### Work instructions
1. In the XSTATE mailing list thread, what would the CPUID approach require extending?
2. Write the next part of the XSTATE mailing list thread, picking up after its final line.

Thomas Gleixner March 15, 2024, 11:51 p.m. UTC | #14
On Thu, Mar 14 2024 at 17:29, Borislav Petkov wrote:
> On Thu, Mar 14, 2024 at 09:19:15AM -0700, Dave Hansen wrote:
>> Are you envisioning an *XSAVE* state component that's not described by
>> CPUID?
>
> I want to be prepared. You can imagine some of the short cuts and
> corners cutting hw guys would do so I'd want to be prepared there and
> not tie this to CPUID.

Anything which is not enumerated in CPUID does not exist in
XSTATE. Period and end of story.

Stop paving the way for hardware people to have an excuse for being
stupid.

Aside of that XSTATE is a dead end as we all know.

Thanks,

        tglx
  
Borislav Petkov March 16, 2024, 10:29 a.m. UTC | #15
On Sat, Mar 16, 2024 at 12:51:28AM +0100, Thomas Gleixner wrote:
> Anything which is not enumerated in CPUID does not exist in
> XSTATE. Period and end of story.

But why not have a simple buffer definition which doesn't need CPUID?

Also, doing the CPUID thing would need extending the gdb remote protocol
as explained here:

https://lore.kernel.org/r/971d21b7-0309-439e-91b6-234f84da959d@FreeBSD.org

The simple buffer layout won't.

So regardless of where hw is going, I think a simple buffer definition
is always better.

Thx.
  
Balasubrmanian, Vignesh March 26, 2024, 9:59 a.m. UTC | #16
On 3/14/2024 10:09 PM, Dave Hansen wrote:
> Caution: This message originated from an External Source. Use proper caution when opening attachments, clicking links, or responding.
>
>
> On 3/14/24 09:29, Borislav Petkov wrote:
>>> That argument breaks down a bit on the flags though:
>>>
>>>       xc.xfeat_flags = xstate_flags[i];
>>>
>>> Because it comes _directly_ from CPUID with zero filtering:
>>>
>>>       cpuid_count(XSTATE_CPUID, i, &eax, &ebx, &ecx, &edx);
>>>       ...
>>>       xstate_flags[i] = ecx;
>>>
>>> So this layout is quite dependent on what's in x86's CPUID.

Dataset entries:
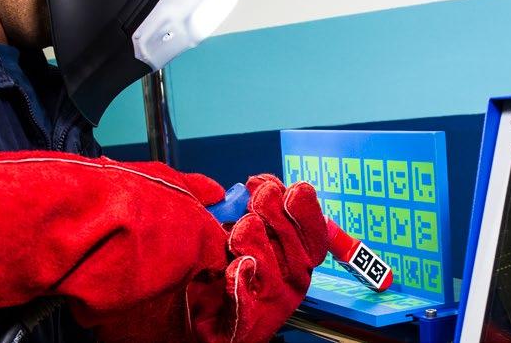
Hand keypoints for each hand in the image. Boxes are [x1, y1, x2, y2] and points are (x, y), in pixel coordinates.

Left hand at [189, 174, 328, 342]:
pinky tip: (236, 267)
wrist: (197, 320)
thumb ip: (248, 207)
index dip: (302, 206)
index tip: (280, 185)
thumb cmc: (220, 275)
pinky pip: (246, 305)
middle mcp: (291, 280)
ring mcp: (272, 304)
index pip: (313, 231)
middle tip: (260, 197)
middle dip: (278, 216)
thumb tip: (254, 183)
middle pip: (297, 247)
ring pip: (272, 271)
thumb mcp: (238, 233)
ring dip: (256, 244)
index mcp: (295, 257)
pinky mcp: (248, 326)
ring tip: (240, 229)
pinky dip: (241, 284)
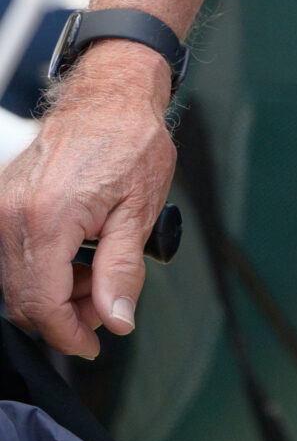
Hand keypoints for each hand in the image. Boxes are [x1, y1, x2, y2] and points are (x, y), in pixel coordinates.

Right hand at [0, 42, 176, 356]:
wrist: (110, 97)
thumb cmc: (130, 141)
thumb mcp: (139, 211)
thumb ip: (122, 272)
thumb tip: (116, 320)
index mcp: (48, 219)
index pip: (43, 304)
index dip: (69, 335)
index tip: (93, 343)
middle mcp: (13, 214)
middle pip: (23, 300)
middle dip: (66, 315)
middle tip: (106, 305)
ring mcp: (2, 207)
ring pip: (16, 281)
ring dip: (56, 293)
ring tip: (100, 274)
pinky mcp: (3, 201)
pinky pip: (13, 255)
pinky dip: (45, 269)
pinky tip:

### Outputs in order
1. It would require extending the gdb remote protocol.

2.
>> Yeah, no, this should not be copying CPUID flags - those flags should be
>> *translated* to independently defined flags which describe those
>> buffers.
> Ditto for:
>
>          xc.xfeat_type = i;
>
> Right now, that's bound to CPUID and XSAVE.  "feat_type==10" can only
> ever be PKRU and that's derived from the XSAVE architecture.
>
> If you want this to be extensible to things outside of the XSAVE
> architecture, it needs to be something actually extensible and not
> entangled with XSAVE.
>
> In other words "xc.xfeat_type" can enumerate XSAVE state components
> being in the dump, but it should not be limited to XSAVE.  Just as an
> example:
>
> enum feat_type {
>          FEATURE_XSAVE_PKRU,
>          FEATURE_XSAVE__YMM,
>          FEATURE_XSAVE_BNDREGS,
>          FEATURE_XSAVE_BNDCSR,
>          ...
>          RANDOM_STATE_NOT_XSAVE
> };
>
> See how feat_type==1 is PKRU and *NOT* feat_type==10?  That opens the
> door to RANDOM_STATE_NOT_XSAVE or anything else you want.  This would be
> _actually_ extensible.


Thanks for the review.
I will add new enum, instead of using "enum xfeature".
Currently we are retaining the flags field. The value will be set to 
zero at this point, and the field will be reserved for future use.
GDB / LLDB would not require this field at this point. Do let us know if 
this is not OK.

-thanks,
vigneshbalu.
  
Balasubrmanian, Vignesh March 26, 2024, 10:06 a.m. UTC | #17
> Otherwise looks reasonable, though I see Dave has feedback to address
> too. :)
>
> Thanks for working on this!
>
> -Kees
Thank you for the review.
I will address all this on next version.

thanks,
vigneshbalu.

> --
> Kees Cook
  
Balasubrmanian, Vignesh March 26, 2024, 10:09 a.m. UTC | #18
> IMHO you should split the changes to replace ARCH_HAVE_EXTRA_ELF_NOTES
> with CONFIG_ARCH_HAVE_EXTRA_ELF_NOTES into a lead-up patch.
>
> cheers
Thanks for the input and i will take care in next version.

regards,
vigneshbalu.
  

Patch

diff --git a/arch/Kconfig b/arch/Kconfig
index fd18b7db2c77..3bd8a0b2bba1 100644
--- a/arch/Kconfig
+++ b/arch/Kconfig
@@ -502,6 +502,15 @@  config MMU_LAZY_TLB_SHOOTDOWN
 config ARCH_HAVE_NMI_SAFE_CMPXCHG
 	bool
 
+config ARCH_HAVE_EXTRA_ELF_NOTES
+	bool
+	help
+	  An architecture should select this in order to enable adding an
+	  arch-specific ELF note section to core files. It must provide two
+	  functions: elf_coredump_extra_notes_size() and
+	  elf_coredump_extra_notes_write() which are invoked by the ELF core
+	  dumper.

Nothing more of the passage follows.